> [Document section]
And this historical limitation on the right of privacy has helped New York avoid the problems faced by other jurisdictions, which have interpreted the right of privacy more broadly—and, as a result, inconsistently, unpredictably, and with unacceptable subjectivity. Different courts applying rival tests have reached widely varying results on virtually identical facts. And both the predominate purpose test (urged by Gravano) and the transformative use test (urged by Lohan) have proved vague, too speech-restrictive, and open to discrimination in favor of what judges view as "high art" and against what they view as "low art." This court should continue reading the right of privacy as limited to commercial advertising, and thus affirm the judgment below.

And here's Part I, which argues that authors have long based characters on real people, and have a constitutional right to do so:

Creators have long worked real famous people into their fictional stories, and they have a First Amendment right to do so. "Fiction writers may be able to more persuasively, more accurately express themselves by weaving into the tale persons or events familiar to their readers…. No author should be forced into creating mythological worlds or characters wholly divorced from reality…. Surely, the range of free expression would be meaningfully reduced if prominent persons in the present and recent past were forbidden topics for the imaginations of authors of fiction." (Guglielmi v Spelling-Goldberg Productions, 25 Cal 3d 860, 869, 603 P2d 454, 460 [1979] (Bird, C.J., concurring) (concurrence endorsed by four of seven Justices).)

Thus, for instance, the creators of Seinfeld often introduced storylines where the main characters interacted with New York cultural icons to make the show's New York setting more realistic. The character "George Steinbrenner" repeatedly appears as George's boss; in one episode, Steinbrenner asks George to go to Cuba to recruit some of the country's best baseball players. In other episodes, "John F. Kennedy, Jr." meets Elaine at a fitness club and almost goes on a date with her, and "Calvin Klein" asks Kramer to model underwear for him. Similarly, the Tony-Award-winning musical Avenue Q includes Gary Coleman, the 1980s child actor, as a character. (All these characters were played by actors, not by themselves.)

Likewise, Aldous Huxley used Henry Ford's name as a deity-like reference in his 1931 novel Brave New World. The fictional society in that book reveres Ford as its creator: They celebrate Ford's Day and use his name in swearing (e.g., "Oh, for Ford's sake!"). When the book was published, Ford was a celebrity famous for revolutionizing mass production; in the late 1920s, he even tried to build his own utopian city, Fordlândia. By invoking Ford's name, Huxley instantly conveyed to his readers the principles underlying his fictional world—efficiency, mass production, and consumerism.

Similarly, in one scene in Forrest Gump (Paramount Pictures 1994), Elvis Presley watches as Forrest begins dancing unusually because of his leg braces, and this ends up being the inspiration for Presley's signature gyrating dance moves. In other scenes, Forrest gets the Medal of Honor from Lyndon B. Johnson, and meets Richard Nixon and uncovers the Watergate scandal. [Footnote: Though New York does not recognize a post-mortem right of privacy, many other states do….]

In Midnight in Paris (Sony Pictures Classics 2011), the hero is an aspiring novelist who is transported to 1920s Paris, where he meets Zelda Fitzgerald, Ernest Hemingway, Pablo Picasso, and Salvador Dalí. These characters make the setting more realistic, and also advance the plot as they offer the hero advice and help him finish his novel.

> [Set task a] Recast the listing below as a Markdown table with the columns "Index" and "Content," starting at the beginning of the listing and ending at the line containing "railway: (171, 256)". Leave out the pictures and blank lines.

> [Data supplied]
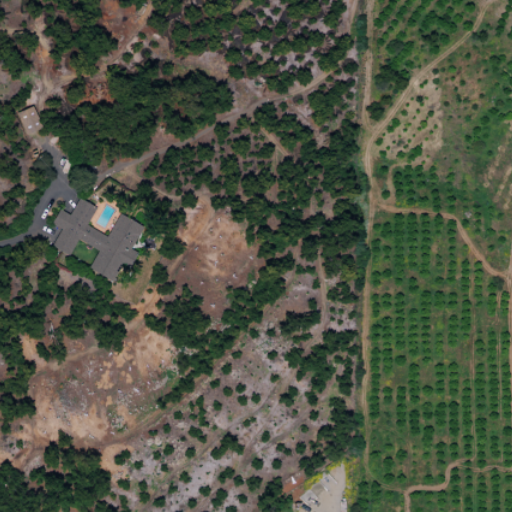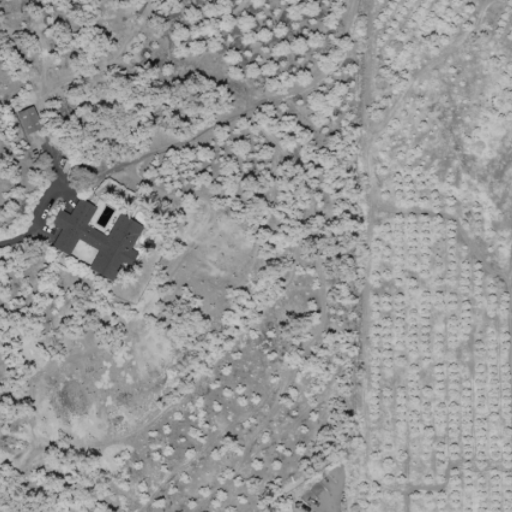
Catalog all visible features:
building: (28, 120)
road: (28, 235)
building: (96, 238)
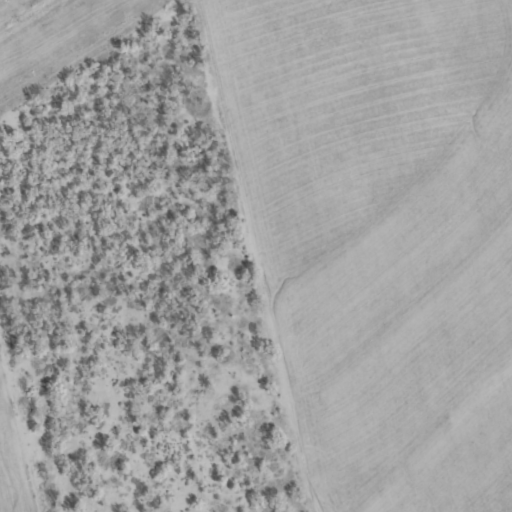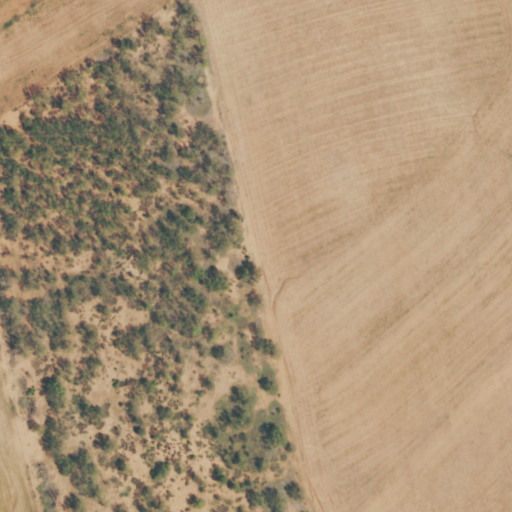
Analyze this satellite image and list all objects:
road: (280, 241)
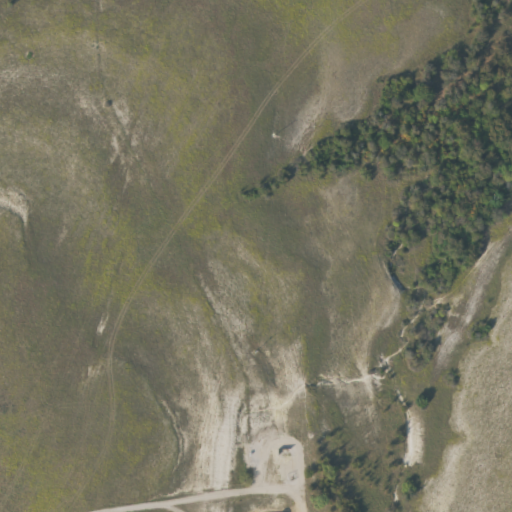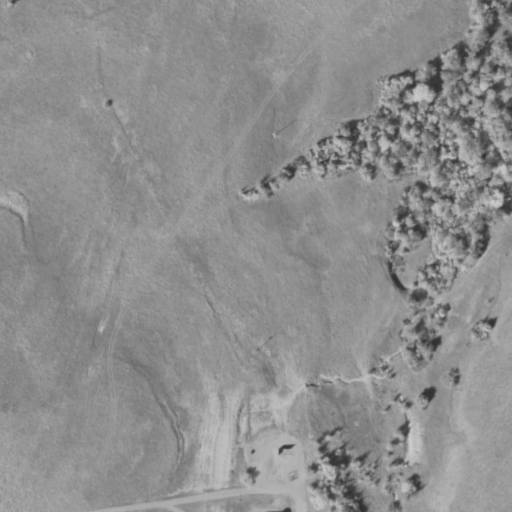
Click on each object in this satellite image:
road: (275, 488)
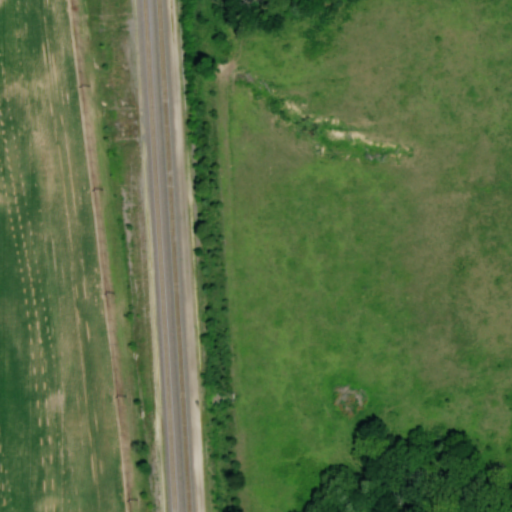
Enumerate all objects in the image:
railway: (158, 256)
railway: (171, 256)
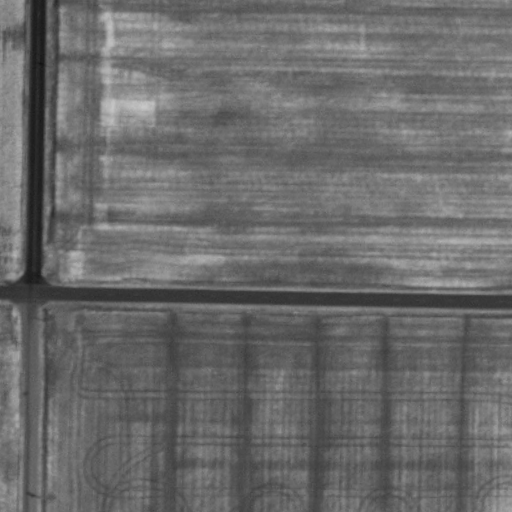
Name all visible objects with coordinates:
road: (32, 145)
road: (15, 290)
road: (271, 295)
road: (29, 401)
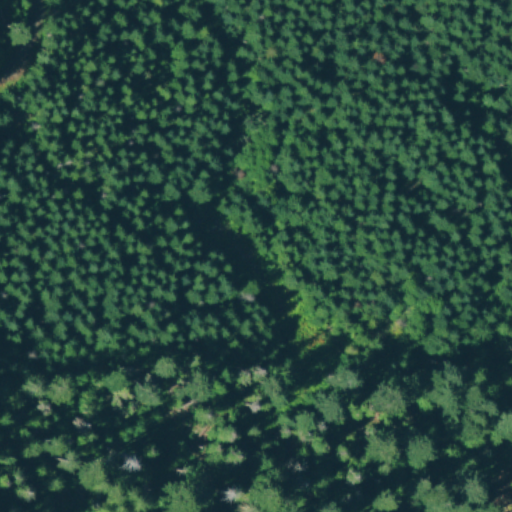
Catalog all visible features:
road: (26, 46)
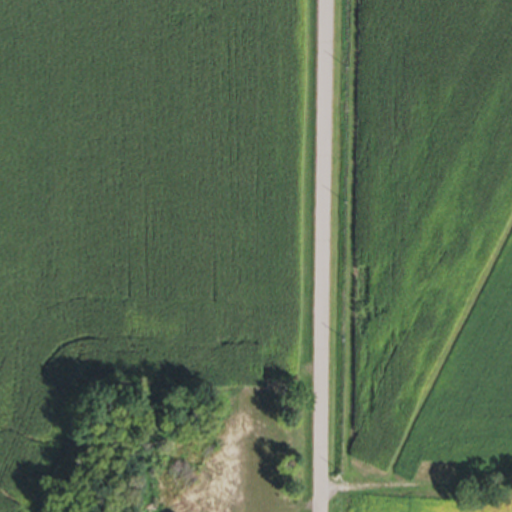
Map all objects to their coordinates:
road: (323, 255)
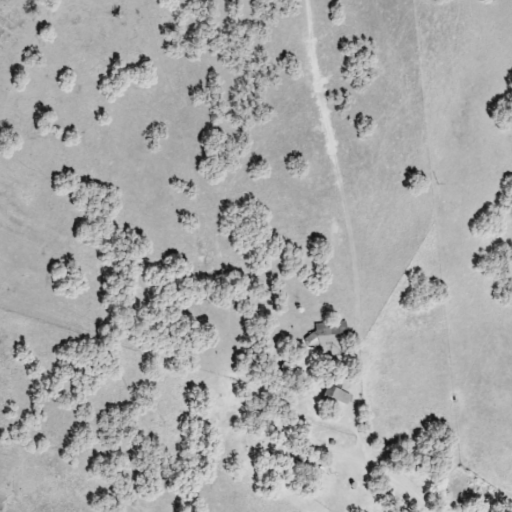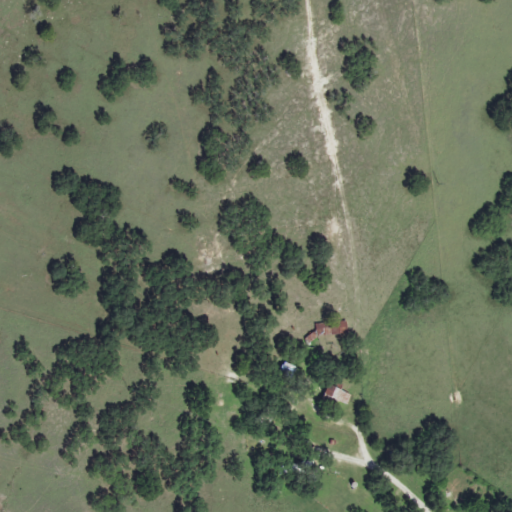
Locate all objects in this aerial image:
building: (330, 329)
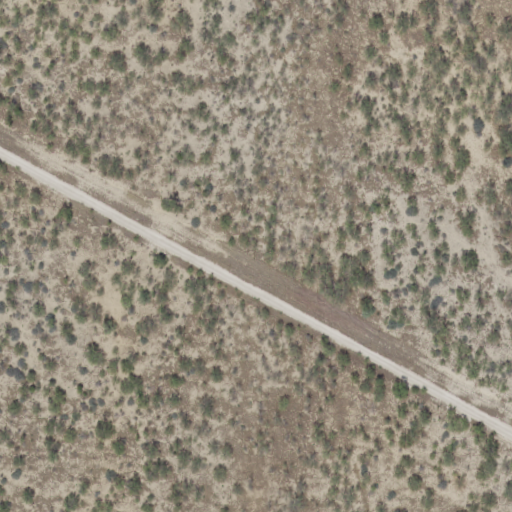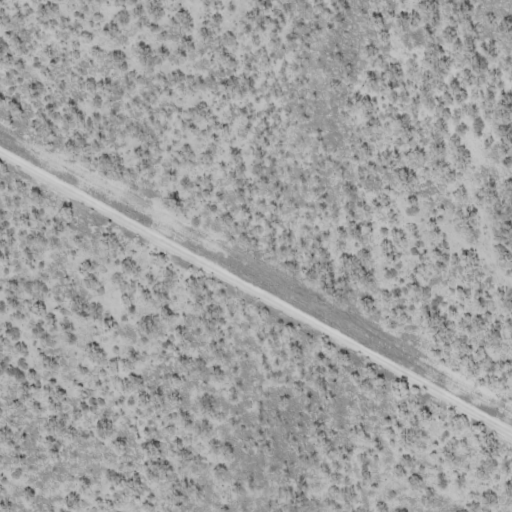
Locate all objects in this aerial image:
road: (256, 296)
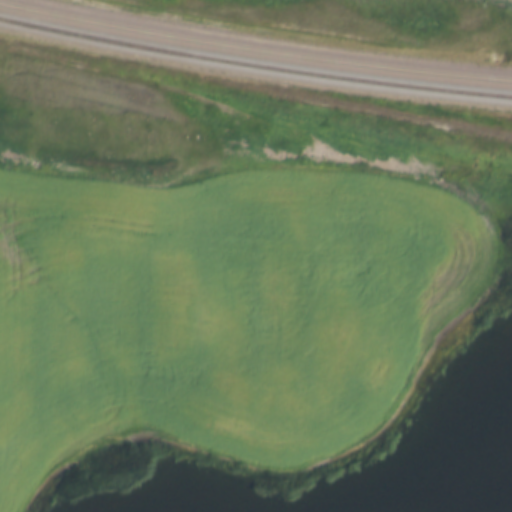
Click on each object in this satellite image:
railway: (254, 51)
railway: (254, 65)
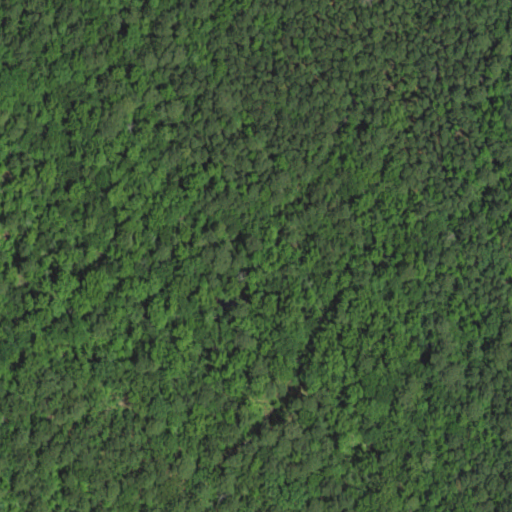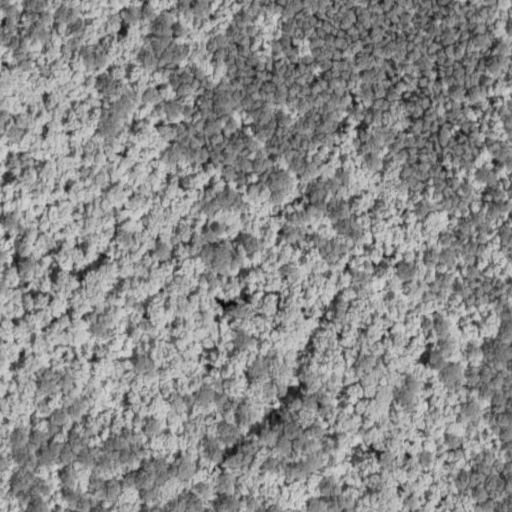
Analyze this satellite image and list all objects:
road: (503, 233)
park: (256, 256)
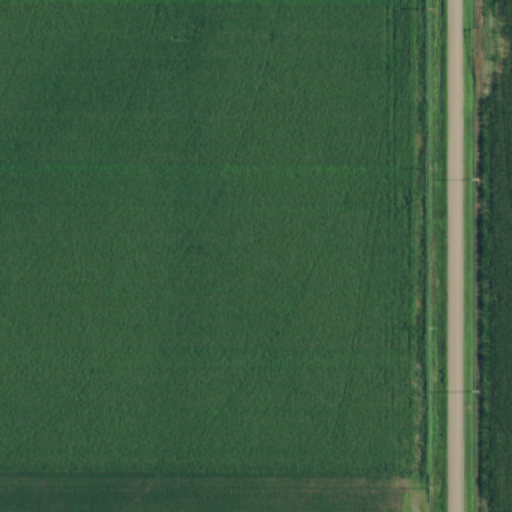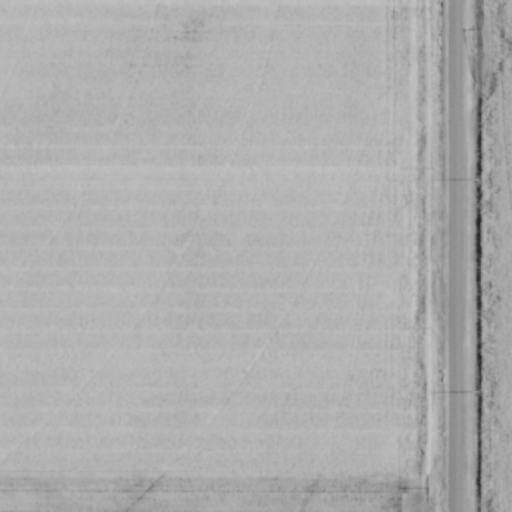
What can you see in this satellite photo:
road: (451, 255)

> [Set task b] Reproduce the passage on real people in fiction word for word, starting at "Thus, for instance, the" and ending at "not by themselves.)".

> [Task response a]
| Index | Content |
|---|---|
| 1 | Catalog all visible features: |
| 2 | building: (28, 120) |
| 3 | road: (28, 235) |
| 4 | building: (96, 238) |
| 5 | Analyze this satellite image and list all objects: |
| 6 | road: (280, 241) |
| 7 | Click on each object in this satellite image: |
| 8 | road: (275, 488) |
| 9 | Enumerate all objects in the image: |
| 10 | railway: (158, 256) |
| 11 | railway: (171, 256) |

> [Task response b]
Thus, for instance, the creators of Seinfeld often introduced storylines where the main characters interacted with New York cultural icons to make the show's New York setting more realistic. The character "George Steinbrenner" repeatedly appears as George's boss; in one episode, Steinbrenner asks George to go to Cuba to recruit some of the country's best baseball players. In other episodes, "John F. Kennedy, Jr." meets Elaine at a fitness club and almost goes on a date with her, and "Calvin Klein" asks Kramer to model underwear for him. Similarly, the Tony-Award-winning musical Avenue Q includes Gary Coleman, the 1980s child actor, as a character. (All these characters were played by actors, not by themselves.)